Your assignment: Repeat the text lines from every item below word for word. Leave the pictures out of your answer.

Data items
■ ■ ■ ■ ■ ■ ■

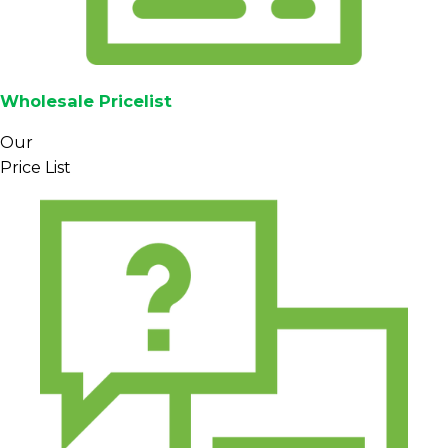
Wholesale Pricelist
Our
Price List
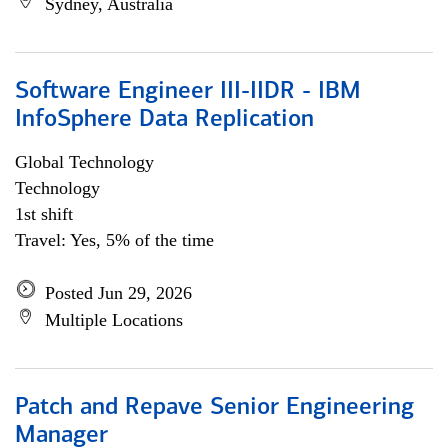
Sydney, Australia
Software Engineer III-IIDR - IBM
InfoSphere Data Replication
Global Technology
Technology
1st shift
Travel: Yes, 5% of the time
Posted Jun 29, 2026
Multiple Locations
Patch and Repave Senior Engineering
Manager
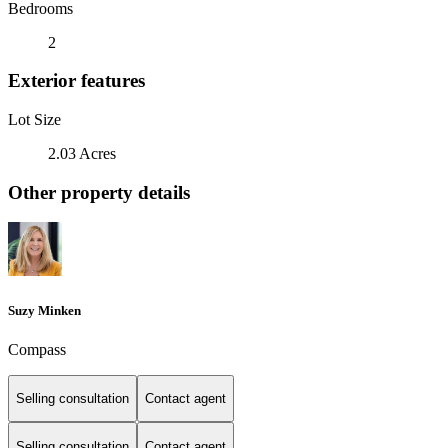
Bedrooms
2
Exterior features
Lot Size
2.03 Acres
Other property details
Suzy Minken
Compass
Selling consultation
Contact agent
Selling consultation
Contact agent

■ ■ ■ ■ ■ ■ ■

Output for this exercise:
Wholesale Pricelist
Our
Price List
Sydney, Australia
Software Engineer III-IIDR - IBM
InfoSphere Data Replication
Global Technology
Technology
1st shift
Travel: Yes, 5% of the time
Posted Jun 29, 2026
Multiple Locations
Patch and Repave Senior Engineering
Manager
Bedrooms
2
Exterior features
Lot Size
2.03 Acres
Other property details
Suzy Minken
Compass
Selling consultation
Contact agent
Selling consultation
Contact agent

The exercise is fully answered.